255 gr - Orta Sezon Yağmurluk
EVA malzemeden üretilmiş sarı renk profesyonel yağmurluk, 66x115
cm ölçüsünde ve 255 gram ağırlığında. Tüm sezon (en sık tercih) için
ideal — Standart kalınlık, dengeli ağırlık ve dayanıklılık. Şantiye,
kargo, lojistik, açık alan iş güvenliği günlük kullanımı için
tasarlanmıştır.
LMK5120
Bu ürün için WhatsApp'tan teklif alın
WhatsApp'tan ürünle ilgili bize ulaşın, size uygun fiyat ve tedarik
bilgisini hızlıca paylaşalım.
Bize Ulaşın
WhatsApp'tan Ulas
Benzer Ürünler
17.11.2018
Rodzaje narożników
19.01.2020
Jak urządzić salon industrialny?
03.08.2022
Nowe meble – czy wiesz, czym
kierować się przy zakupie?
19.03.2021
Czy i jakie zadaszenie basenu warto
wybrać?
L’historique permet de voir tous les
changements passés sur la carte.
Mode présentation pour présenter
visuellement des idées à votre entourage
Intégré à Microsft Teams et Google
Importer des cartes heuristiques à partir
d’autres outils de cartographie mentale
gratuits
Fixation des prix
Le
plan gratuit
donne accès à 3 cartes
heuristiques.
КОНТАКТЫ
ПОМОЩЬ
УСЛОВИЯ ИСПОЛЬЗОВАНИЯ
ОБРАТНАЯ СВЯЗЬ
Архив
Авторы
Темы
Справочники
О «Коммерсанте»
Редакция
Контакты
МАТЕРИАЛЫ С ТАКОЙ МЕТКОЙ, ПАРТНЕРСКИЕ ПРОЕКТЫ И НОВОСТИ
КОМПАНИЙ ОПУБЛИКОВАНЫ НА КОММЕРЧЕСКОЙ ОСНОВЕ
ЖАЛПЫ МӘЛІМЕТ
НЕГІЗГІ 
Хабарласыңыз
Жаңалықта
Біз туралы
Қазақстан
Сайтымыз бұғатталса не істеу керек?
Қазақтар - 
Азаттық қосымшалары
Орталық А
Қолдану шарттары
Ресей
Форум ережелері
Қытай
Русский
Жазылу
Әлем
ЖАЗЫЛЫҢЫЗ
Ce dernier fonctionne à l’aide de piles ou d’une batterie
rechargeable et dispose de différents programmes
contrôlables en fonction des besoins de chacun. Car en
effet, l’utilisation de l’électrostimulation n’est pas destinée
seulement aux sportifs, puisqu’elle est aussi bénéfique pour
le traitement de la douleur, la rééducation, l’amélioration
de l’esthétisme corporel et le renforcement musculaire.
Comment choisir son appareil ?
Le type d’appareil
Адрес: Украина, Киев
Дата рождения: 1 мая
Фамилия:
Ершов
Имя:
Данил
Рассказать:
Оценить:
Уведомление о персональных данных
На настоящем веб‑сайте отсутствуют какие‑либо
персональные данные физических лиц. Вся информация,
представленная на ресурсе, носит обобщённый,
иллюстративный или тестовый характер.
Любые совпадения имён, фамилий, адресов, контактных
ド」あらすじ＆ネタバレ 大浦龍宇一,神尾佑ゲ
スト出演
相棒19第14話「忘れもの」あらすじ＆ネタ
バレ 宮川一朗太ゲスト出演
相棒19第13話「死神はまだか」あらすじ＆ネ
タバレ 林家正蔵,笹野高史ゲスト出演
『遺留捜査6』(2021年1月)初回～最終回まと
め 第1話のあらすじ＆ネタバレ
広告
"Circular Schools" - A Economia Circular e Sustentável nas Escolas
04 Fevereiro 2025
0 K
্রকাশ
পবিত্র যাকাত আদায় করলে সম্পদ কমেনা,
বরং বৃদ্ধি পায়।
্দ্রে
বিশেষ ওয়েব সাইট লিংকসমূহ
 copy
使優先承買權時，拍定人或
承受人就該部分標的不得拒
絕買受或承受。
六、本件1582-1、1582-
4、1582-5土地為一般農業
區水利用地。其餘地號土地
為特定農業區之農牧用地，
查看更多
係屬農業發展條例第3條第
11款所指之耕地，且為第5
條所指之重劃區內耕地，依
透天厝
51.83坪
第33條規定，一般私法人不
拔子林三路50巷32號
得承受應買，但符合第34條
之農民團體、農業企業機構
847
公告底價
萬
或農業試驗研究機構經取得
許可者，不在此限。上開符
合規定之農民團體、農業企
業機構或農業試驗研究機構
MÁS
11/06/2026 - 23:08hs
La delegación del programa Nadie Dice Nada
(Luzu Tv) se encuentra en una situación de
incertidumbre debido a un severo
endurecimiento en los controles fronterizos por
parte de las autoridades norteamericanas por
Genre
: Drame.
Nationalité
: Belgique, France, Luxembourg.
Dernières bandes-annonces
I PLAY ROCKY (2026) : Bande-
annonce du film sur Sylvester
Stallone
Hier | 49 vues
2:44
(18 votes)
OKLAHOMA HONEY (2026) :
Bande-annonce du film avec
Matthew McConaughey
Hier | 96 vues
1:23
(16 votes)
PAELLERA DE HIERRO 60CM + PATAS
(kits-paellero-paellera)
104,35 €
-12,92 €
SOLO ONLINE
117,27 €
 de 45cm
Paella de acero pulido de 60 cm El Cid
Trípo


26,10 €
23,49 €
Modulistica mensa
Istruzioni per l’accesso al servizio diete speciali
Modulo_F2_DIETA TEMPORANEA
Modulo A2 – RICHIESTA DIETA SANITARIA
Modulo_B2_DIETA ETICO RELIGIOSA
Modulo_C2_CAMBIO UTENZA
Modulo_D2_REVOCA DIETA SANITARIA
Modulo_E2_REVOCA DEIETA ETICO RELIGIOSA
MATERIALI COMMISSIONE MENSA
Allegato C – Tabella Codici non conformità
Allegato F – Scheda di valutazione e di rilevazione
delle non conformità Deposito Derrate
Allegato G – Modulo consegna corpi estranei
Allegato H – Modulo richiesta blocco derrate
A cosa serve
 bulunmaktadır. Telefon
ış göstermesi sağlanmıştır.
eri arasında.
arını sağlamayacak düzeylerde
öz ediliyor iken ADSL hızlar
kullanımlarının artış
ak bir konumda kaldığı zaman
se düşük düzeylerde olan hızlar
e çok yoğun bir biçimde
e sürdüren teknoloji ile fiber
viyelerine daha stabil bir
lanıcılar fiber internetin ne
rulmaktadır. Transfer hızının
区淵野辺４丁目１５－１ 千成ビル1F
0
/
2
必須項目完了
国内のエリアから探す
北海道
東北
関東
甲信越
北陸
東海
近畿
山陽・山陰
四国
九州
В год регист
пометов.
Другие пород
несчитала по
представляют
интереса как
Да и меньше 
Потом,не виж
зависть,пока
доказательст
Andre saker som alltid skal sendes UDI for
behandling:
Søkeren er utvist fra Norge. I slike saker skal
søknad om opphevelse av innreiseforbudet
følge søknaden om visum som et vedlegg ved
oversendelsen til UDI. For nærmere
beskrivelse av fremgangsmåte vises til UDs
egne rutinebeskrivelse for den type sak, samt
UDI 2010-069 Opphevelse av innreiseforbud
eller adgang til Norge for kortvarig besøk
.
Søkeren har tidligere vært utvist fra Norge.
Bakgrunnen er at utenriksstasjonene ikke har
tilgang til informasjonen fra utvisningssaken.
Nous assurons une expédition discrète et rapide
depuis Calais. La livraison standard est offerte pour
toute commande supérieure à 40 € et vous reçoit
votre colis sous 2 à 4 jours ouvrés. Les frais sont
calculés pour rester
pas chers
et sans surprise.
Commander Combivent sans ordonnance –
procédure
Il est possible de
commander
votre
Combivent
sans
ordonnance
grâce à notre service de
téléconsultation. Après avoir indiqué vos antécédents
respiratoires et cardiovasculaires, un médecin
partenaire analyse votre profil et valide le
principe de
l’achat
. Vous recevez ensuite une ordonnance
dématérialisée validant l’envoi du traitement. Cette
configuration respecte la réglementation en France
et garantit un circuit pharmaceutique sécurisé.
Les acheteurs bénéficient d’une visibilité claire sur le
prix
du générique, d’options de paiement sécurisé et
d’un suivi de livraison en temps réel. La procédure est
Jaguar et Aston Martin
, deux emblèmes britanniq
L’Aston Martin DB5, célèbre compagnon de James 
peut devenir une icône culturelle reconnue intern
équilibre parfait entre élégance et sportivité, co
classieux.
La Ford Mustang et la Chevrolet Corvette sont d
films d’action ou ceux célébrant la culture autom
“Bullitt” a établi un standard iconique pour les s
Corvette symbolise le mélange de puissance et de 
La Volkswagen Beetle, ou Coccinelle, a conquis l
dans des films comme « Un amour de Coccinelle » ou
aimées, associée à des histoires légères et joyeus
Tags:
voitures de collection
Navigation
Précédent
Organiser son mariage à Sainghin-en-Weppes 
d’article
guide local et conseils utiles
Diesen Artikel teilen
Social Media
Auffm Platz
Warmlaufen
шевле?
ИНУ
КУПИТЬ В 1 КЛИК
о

● Aim of the exercise: Look back over the material above and state how many lines hold the word "SANITARIA". Write the number and nothing else.

● Result of this exercise: 2